## Testo selezionato
+++

Il Niger è il posto peggiore al mondo dove essere una bambina o una ragazza, la Svezia il migliore.

Altri due Paesi scandinavi, Finlandia e Norvegia, occupano rispettivamente il secondo e il terzo posto in classifica, mentre l’Italia si piazza in decima posizione, davanti a Spagna e Germania.

A livello globale la situazione delle bambine e delle ragazze è tutt’altro che rosea: una ragazza minore di 15 anni si sposa ogni sette secondi, oltre un milione di ragazze diventano madri prima di compiere i 15 anni, mentre 70.000 ragazze tra i 15 e i 19 anni perdono la vita ogni anno per cause legate alla gravidanza e al parto.

Sono solo alcuni dei dati che emergono dal rapporto ‘Every Last Girl: Free to live, free to learn, free from harm‘, lanciato oggi da Save the Children, l’Organizzazione internazionale dedicata dal 1919 a salvare i bambini in pericolo e a promuoverne i diritti, in occasione della Giornata internazionale delle bambine e delle ragazze. Il rapporto contiene la graduatoria dei Paesi al mondo dove le bambine e le ragazze hanno maggiori opportunità di crescita e di sviluppo, basata su cinque parametri – matrimoni precoci, numero di bambini per madri adolescenti, mortalità materna, completamento della scuola secondaria di primo grado e numero di donne in Parlamento.

In coda alla classifica, prima del Niger, troviamo altri Paesi africani quali Ciad, Repubblica Centrafricana, Mali e Somalia, che si caratterizzano per numeri molto alti di spose bambine. Gli Stati Uniti non vanno invece oltre la 32esima posizione, in virtù di tassi di mortalità materna e numero di bambini nati da madri adolescenti più alti di quelli di altri Paesi ad alto reddito.

Il nostro Paese presenta gli stessi risultati della Svezia prima classificata per quanto riguarda il numero di figli per madri adolescenti (6 su 1.000) e tasso di mortalità materna (4 su 100.000 nascite), mentre ha una percentuale minore di donne che siedono in Parlamento (31% contro 44%).

+++

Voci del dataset

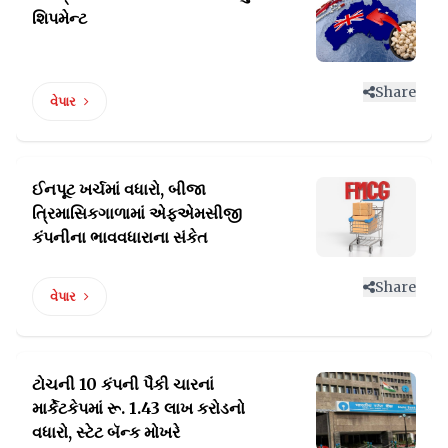
શિપમેન્ટ
Share
વેપાર
ઈનપૂટ ખર્ચમાં વધારો, બીજા
ત્રિમાસિકગાળામાં
એફએમસીજી
કંપનીના ભાવવધારાના સંકેત
Share
વેપાર
ટોચની 10 કંપની પૈકી ચારનાં
માર્કેટકેપમાં
રૂ. 1.43 લાખ કરોડનો
વધારો, સ્ટેટ બૅન્ક મોખરે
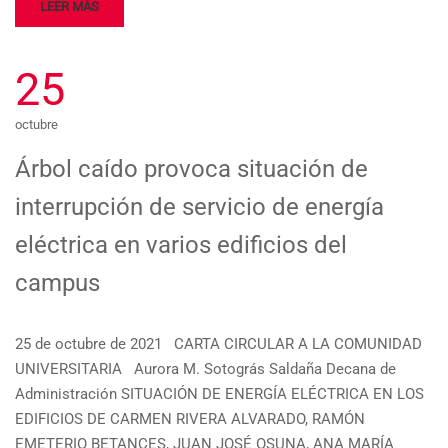
LEER MÁS
25
octubre
Árbol caído provoca situación de
interrupción de servicio de energía
eléctrica en varios edificios del
campus
25 de octubre de 2021 CARTA CIRCULAR A LA COMUNIDAD
UNIVERSITARIA Aurora M. Sotográs Saldaña Decana de
Administración SITUACIÓN DE ENERGÍA ELÉCTRICA EN LOS
EDIFICIOS DE CARMEN RIVERA ALVARADO, RAMÓN
EMETERIO BETANCES, JUAN JOSÉ OSUNA, ANA MARÍA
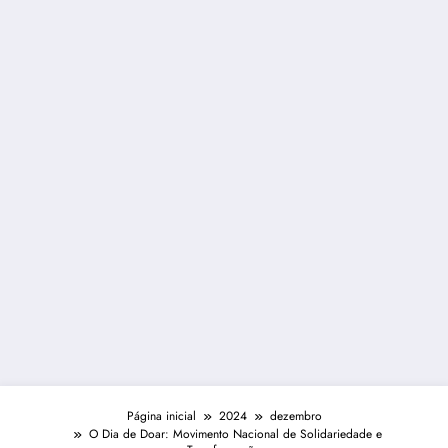
Página inicial
2024
dezembro
O Dia de Doar: Movimento Nacional de Solidariedade e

+++

## Consegna
Puoi riprodurre parola per parola il brano dell'articolo sulla classifica dei Paesi per le bambine che inizia con le parole contenenti "In coda alla" e si chiude con "(31% contro 44%)."?

## Risultato
In coda alla classifica, prima del Niger, troviamo altri Paesi africani quali Ciad, Repubblica Centrafricana, Mali e Somalia, che si caratterizzano per numeri molto alti di spose bambine. Gli Stati Uniti non vanno invece oltre la 32esima posizione, in virtù di tassi di mortalità materna e numero di bambini nati da madri adolescenti più alti di quelli di altri Paesi ad alto reddito.

Il nostro Paese presenta gli stessi risultati della Svezia prima classificata per quanto riguarda il numero di figli per madri adolescenti (6 su 1.000) e tasso di mortalità materna (4 su 100.000 nascite), mentre ha una percentuale minore di donne che siedono in Parlamento (31% contro 44%).